«Alep vivra», lettre ouverte à François Hollande sur la Syrie
Depuis cinq ans, une guerre est menée par un dictateur contre son propre peuple. Les frappes russes, l’offensive du régime, les attaques du Hezbollah et des milices irakiennes, soutenues par l’Iran, ne visent Daech que de manière très marginale. Des personnalités du monde de la culture interpellent le Président.

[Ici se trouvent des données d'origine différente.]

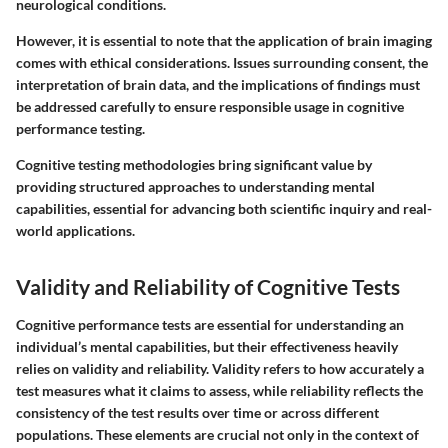
neurological conditions.
However, it is essential to note that the application of brain imaging
comes with ethical considerations. Issues surrounding consent, the
interpretation of brain data, and the implications of findings must
be addressed carefully to ensure responsible usage in cognitive
performance testing.
Cognitive testing methodologies bring significant value by
providing structured approaches to understanding mental
capabilities, essential for advancing both scientific inquiry and real-
world applications.
Validity and Reliability of Cognitive Tests
Cognitive performance tests are essential for understanding an
individual’s mental capabilities, but their effectiveness heavily
relies on validity and reliability. Validity refers to how accurately a
test measures what it claims to assess, while reliability reflects the
consistency of the test results over time or across different
populations. These elements are crucial not only in the context of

Monsieur le président de la République,
Nos générations ont accédé aux responsabilités sous le serment de ne plus laisser commettre dans l’impunité des crimes contre l’humanité. Pourtant, après Srebrenica 1995 ou Grozny 2000, Alep 2016 s’annonce comme un nouveau reniement. Devant les massacres en cours en Syrie et les terribles scènes qui se déroulent dans le nord du pays, nul ne pourra dire : «Nous ne savions pas.» Voici cinq ans que nous sommes les témoins de la guerre menée par un dictateur contre son propre peuple, dont les décomptes macabres dépassent les 260 000 morts, un nombre considérable de blessés et de mutilés, ainsi que des millions de réfugiés et de déplacés.

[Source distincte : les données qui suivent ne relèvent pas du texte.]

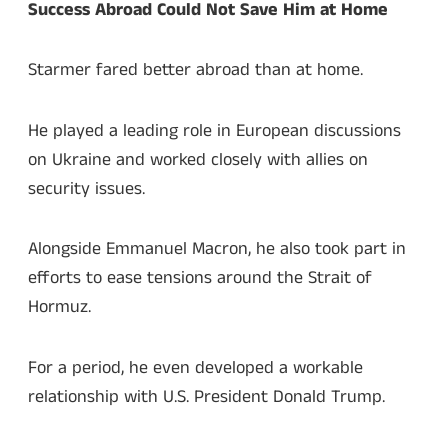
Success Abroad Could Not Save Him at Home
Starmer fared better abroad than at home.
He played a leading role in European discussions
on Ukraine and worked closely with allies on
security issues.
Alongside Emmanuel Macron, he also took part in
efforts to ease tensions around the Strait of
Hormuz.
For a period, he even developed a workable
relationship with U.S. President Donald Trump.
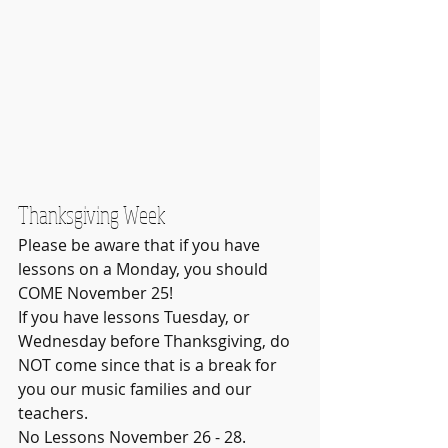
Thanksgiving Week
Please be aware that if you have 
lessons on a Monday, you should 
COME November 25!
If you have lessons Tuesday, or 
Wednesday before Thanksgiving, do 
NOT come since that is a break for 
you our music families and our 
teachers.  
No Lessons November 26 - 28.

Chaque jour voit s’accumuler de nouvelles preuves des bombardements aveugles sur les habitations, les écoles et les hôpitaux, des blocus implacables, des arrestations arbitraires, des tortures de masse, de l’extermination des prisonniers et autres pratiques que le régime de Bachar al-Assad a érigées en politique d’Etat. Leur qualification de crimes contre l’humanité est si patente que Moscou et Pékin ont accepté d’y faire référence dans les résolutions 2 254 et 2 258 du Conseil de sécurité de l’ONU, votées en décembre 2015, mais aussitôt bafouées par la Russie, qui a déployé tout le cynisme de sa diplomatie pour couvrir les assassins et toute la puissance de son aviation pour écraser leurs opposants. Au supplice des populations civiles s’ajoute donc l’humiliation des institutions internationales.
Face à cet assaut de barbarie, la France proteste par votre voix, mais l’Europe est absente, l’Otan muette, et la coalition internationale contre Daech détourne le regard comme s’il s’agissait d’un problème secondaire. Après avoir torpillé les négociations de Genève en encourageant Al-Assad à refuser tout préalable d’ordre humanitaire, Moscou prétend, maintenant, avoir un plan pour imposer un cessez- le-feu, auquel le Département d’Etat américain a fait mine de croire à Munich, au risque d’être aussitôt démenti par les faits. En réalité, ce projet est assorti de conditions qui en rendent l’application hautement improbable. La Russie est en train de commettre l’irréparable, et tout porte à penser qu’il s’agit d’une énième manœuvre pour leurrer les Occidentaux le temps que ses armes tranchent le sort de la bataille. Si Vladimir Poutine veut faire croire à un désir de paix, si ténu soit-il, et faire avancer une solution politique, si fragile soit-elle, il lui suffit d’ordonner l’arrêt immédiat des bombardements et de contraindre son protégé à la retenue. Recep Erdogan, qui a pris part à l’escalade en bombardant les combattants kurdes, doit aussi faire taire ses canons.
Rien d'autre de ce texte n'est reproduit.